JOB: Rewrite the data entries, starting at the first line and ending at the line containing "0.18, saturation -0.49", as a Markdown table with the columns "Row" and "Line", leaving out any blank lines.

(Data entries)
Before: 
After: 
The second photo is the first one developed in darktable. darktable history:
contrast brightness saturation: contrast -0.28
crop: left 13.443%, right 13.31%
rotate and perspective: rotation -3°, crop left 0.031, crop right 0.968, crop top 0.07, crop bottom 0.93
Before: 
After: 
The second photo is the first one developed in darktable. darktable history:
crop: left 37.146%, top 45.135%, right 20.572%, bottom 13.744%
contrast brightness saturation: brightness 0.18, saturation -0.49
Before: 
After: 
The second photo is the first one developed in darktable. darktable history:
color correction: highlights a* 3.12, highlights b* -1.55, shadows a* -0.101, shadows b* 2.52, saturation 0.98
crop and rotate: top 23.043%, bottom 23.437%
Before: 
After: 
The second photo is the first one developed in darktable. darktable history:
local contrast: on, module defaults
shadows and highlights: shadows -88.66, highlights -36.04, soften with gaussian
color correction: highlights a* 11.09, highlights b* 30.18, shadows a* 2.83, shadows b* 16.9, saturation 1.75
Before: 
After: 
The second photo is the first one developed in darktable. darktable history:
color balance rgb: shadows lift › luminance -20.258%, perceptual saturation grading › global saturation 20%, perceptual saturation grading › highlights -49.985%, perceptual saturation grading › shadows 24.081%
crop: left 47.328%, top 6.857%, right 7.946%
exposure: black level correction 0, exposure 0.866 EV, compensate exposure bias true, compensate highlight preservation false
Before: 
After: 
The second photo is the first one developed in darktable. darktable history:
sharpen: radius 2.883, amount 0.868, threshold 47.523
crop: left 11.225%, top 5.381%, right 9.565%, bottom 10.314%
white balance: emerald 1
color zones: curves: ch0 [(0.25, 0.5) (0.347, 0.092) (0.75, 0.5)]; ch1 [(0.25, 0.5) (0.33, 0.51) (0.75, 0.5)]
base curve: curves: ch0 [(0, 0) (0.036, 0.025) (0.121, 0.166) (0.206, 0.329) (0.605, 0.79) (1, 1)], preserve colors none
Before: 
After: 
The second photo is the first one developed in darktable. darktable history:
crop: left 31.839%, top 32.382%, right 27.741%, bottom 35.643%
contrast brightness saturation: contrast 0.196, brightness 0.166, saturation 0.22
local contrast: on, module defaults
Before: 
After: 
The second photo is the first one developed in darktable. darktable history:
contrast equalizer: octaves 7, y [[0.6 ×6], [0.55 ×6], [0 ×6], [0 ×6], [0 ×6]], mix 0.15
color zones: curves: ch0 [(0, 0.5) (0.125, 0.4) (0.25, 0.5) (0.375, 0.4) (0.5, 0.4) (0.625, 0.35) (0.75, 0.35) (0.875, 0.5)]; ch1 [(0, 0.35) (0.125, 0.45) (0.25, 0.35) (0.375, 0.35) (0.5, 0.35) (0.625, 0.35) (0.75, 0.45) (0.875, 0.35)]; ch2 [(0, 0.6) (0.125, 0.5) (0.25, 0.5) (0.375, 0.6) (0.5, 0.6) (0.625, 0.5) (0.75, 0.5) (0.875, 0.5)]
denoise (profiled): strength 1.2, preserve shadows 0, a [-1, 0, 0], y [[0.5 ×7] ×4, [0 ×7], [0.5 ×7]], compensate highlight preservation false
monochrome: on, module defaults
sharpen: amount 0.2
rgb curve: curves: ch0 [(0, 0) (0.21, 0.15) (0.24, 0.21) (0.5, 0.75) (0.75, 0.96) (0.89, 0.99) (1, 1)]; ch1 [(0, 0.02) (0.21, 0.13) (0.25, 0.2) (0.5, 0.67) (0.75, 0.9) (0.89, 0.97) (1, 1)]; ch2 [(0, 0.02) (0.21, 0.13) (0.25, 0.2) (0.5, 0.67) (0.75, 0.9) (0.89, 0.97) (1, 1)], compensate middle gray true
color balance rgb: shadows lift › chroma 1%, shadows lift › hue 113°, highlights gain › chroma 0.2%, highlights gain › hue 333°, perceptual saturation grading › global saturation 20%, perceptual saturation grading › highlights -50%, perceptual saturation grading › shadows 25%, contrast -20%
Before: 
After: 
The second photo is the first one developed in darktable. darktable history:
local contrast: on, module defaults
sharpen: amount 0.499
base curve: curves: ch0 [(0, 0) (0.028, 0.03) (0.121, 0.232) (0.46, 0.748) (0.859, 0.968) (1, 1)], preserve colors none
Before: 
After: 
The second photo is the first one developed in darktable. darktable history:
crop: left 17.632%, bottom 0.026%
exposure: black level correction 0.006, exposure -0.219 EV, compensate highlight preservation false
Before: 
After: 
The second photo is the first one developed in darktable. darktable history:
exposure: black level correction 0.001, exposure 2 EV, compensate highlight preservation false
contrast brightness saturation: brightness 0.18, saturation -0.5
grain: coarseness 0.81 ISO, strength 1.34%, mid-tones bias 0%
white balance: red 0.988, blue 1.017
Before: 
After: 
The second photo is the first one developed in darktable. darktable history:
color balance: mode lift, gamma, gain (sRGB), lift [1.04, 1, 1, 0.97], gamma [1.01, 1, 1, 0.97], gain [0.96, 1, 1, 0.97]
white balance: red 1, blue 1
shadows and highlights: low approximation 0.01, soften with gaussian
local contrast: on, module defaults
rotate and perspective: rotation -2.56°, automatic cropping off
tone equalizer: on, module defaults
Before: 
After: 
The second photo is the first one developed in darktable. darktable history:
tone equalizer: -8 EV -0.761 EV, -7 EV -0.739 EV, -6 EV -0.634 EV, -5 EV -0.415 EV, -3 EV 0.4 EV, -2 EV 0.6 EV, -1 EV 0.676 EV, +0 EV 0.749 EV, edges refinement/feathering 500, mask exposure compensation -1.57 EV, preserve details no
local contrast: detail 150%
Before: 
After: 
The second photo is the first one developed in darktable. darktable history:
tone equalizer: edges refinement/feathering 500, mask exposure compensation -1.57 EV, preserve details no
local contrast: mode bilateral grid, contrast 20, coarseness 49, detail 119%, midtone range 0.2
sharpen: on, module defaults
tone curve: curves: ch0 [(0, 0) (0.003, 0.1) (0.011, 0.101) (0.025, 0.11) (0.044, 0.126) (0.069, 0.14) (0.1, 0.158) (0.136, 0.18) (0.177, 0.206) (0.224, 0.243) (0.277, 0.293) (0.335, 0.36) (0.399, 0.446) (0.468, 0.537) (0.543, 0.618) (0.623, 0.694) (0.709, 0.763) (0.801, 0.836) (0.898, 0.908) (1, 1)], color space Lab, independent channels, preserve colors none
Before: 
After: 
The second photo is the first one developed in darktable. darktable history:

TASK RESPONSE:
| Row | Line |
|---|---|
| 1 | Before:  |
| 2 | After:  |
| 3 | The second photo is the first one developed in darktable. darktable history: |
| 4 | contrast brightness saturation: contrast -0.28 |
| 5 | crop: left 13.443%, right 13.31% |
| 6 | rotate and perspective: rotation -3°, crop left 0.031, crop right 0.968, crop top 0.07, crop bottom 0.93 |
| 7 | Before:  |
| 8 | After:  |
| 9 | The second photo is the first one developed in darktable. darktable history: |
| 10 | crop: left 37.146%, top 45.135%, right 20.572%, bottom 13.744% |
| 11 | contrast brightness saturation: brightness 0.18, saturation -0.49 |